◆ **Written request A**
Extract every line of the records that contains the string "instances", treating uppercase and lowercase as different.

◆ **Passage given**
Hi all,

----
For non-CAPPORT regulars:
Don't panic --  we are not planning on actually having a Captive
Portal; this advertises to CAPPORT compatible clients that there is no
captive portal on the network ("captive": false), and an informational
URL ("venue-info-url": "https://ietf.org/experiment/capport";) which
clients can go to if they'd like some information about the location.
----


Barring any unforeseen issues the IETF network in Singapore will be
hosting a draft-ietf-capport-rfc7710bis style CAPPORT experiment.

The DHCP servers will be serving the Captive-Portal DHCPv4 (160) and
The Captive-Portal DHCPv6 (103) options. These options will contain a
CAPPORT API URL which answers with:

HTTP/1.1 200 OK
Cache-Control: private
Date: <...>
Content-Type: application/captive+json
{
    "captive": false,
    "venue-info-url": "https://ietf.org/experiment/capport";
}

We may also be able to advertise this using the IPv6 RA solution, but
this is technically trickier[0].

◆ **Written request B**
Write the next part of the message about the CAPPORT experiment on the IETF network in Singapore, picking up after its last sentence.

◆ **Material for the task**
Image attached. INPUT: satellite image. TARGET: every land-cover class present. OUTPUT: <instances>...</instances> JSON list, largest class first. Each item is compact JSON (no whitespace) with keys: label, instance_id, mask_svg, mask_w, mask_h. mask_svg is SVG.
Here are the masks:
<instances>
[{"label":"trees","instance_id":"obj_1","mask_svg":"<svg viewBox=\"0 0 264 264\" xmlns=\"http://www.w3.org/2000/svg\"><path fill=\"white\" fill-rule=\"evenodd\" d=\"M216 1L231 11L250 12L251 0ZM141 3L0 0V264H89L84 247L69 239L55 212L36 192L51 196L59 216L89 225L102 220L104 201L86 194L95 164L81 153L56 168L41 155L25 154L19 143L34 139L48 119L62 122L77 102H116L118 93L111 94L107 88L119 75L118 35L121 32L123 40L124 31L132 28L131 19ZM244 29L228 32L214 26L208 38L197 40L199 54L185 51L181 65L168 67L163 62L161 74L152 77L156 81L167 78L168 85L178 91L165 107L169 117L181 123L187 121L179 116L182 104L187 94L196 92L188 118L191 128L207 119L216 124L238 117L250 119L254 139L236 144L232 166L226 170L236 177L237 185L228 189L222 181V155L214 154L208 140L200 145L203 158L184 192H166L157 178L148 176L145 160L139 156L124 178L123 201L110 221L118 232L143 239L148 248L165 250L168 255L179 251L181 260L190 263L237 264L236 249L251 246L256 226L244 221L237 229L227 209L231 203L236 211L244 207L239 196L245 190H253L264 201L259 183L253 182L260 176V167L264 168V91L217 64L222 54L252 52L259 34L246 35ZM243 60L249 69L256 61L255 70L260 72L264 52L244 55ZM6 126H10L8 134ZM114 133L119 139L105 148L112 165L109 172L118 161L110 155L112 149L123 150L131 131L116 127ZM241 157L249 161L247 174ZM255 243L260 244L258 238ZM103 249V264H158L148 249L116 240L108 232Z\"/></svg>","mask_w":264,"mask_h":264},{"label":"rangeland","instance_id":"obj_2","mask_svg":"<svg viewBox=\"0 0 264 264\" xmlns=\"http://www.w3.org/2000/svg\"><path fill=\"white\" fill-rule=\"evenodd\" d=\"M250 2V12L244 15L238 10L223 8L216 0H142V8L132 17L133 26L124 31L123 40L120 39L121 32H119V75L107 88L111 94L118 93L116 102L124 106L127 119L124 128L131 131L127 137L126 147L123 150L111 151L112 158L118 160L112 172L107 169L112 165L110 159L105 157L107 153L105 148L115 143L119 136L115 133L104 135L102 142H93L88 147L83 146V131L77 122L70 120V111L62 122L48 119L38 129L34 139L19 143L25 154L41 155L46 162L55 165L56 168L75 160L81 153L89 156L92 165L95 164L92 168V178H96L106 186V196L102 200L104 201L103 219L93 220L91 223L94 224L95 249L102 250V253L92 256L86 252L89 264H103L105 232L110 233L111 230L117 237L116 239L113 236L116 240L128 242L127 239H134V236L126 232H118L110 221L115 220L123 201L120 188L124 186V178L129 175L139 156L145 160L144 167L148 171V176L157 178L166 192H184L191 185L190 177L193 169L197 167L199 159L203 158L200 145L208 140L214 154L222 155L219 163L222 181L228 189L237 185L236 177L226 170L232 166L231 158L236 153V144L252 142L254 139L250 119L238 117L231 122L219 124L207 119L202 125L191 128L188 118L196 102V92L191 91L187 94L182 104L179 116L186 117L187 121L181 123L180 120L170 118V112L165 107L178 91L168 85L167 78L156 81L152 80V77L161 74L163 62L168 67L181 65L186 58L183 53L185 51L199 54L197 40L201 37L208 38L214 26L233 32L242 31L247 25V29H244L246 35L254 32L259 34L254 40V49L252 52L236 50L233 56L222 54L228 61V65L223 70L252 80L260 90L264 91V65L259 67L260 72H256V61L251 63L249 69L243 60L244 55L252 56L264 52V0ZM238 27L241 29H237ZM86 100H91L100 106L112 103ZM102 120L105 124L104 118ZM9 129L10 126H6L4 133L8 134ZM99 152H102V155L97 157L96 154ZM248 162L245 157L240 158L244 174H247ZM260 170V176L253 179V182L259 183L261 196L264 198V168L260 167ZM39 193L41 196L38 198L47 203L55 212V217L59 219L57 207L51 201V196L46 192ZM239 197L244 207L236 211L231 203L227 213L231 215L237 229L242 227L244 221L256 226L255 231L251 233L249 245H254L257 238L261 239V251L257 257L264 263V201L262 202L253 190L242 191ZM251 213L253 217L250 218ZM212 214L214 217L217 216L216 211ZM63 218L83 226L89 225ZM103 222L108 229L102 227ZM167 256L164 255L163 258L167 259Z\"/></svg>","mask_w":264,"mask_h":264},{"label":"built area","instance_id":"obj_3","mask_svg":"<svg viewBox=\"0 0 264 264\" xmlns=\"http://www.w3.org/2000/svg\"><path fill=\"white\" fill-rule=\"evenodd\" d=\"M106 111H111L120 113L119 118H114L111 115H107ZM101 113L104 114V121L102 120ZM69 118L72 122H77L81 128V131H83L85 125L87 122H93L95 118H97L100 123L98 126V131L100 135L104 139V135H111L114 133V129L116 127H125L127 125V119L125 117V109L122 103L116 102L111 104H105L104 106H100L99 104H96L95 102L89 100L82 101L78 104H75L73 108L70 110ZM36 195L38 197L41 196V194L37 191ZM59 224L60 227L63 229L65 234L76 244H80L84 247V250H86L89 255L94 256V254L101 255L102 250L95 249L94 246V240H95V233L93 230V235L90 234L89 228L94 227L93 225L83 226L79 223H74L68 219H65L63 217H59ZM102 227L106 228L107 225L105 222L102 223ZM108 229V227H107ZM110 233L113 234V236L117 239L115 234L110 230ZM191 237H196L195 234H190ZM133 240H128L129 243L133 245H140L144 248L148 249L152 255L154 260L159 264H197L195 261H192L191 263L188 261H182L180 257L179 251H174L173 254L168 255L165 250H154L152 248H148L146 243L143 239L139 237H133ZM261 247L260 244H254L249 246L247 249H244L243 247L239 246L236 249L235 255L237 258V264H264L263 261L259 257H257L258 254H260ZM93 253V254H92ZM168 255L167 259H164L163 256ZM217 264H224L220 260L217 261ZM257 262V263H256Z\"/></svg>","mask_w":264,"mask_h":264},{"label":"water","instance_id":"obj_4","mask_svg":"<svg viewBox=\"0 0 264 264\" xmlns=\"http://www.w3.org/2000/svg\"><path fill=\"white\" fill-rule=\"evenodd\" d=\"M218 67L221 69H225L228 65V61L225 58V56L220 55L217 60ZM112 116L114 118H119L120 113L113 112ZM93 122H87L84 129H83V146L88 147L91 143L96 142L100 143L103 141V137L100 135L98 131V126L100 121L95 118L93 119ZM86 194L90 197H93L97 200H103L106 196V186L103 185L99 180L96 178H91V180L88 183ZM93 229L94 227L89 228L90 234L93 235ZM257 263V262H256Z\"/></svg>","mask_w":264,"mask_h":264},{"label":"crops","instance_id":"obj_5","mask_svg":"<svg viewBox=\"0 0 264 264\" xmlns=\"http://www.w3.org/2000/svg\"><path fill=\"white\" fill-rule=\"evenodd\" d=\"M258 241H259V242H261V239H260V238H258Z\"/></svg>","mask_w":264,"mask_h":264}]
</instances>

◆ **Exercise response A**
Image attached. INPUT: satellite image. TARGET: every land-cover class present. OUTPUT: <instances>...</instances> JSON list, largest class first. Each item is compact JSON (no whitespace) with keys: label, instance_id, mask_svg, mask_w, mask_h. mask_svg is SVG.
<instances>
</instances>

◆ **Exercise response B**
As this is an experiment, it is low down on the NOC priority list
(building the network comes first), and can be terminated at any time.
(Note: I'm wearing both author and NOC participant hats)

Warren.
---
[0]: The routers for the IETF meeting venue networks are Junipers, and they:
a: don't seem to support RFC7710 yet and
b: don't seem to allow for arbitrary RA information to be stuffed in.
The NOC is investigating if we can use other routers (Ubiquiti) to
inject RAs with this info.

-- 
I don't think the execution is relevant when it was obviously a bad
idea in the first place.
This is like putting rabid weasels in your pants, and later expressing
regret at having chosen those particular rabid weasels and that pair
of pants.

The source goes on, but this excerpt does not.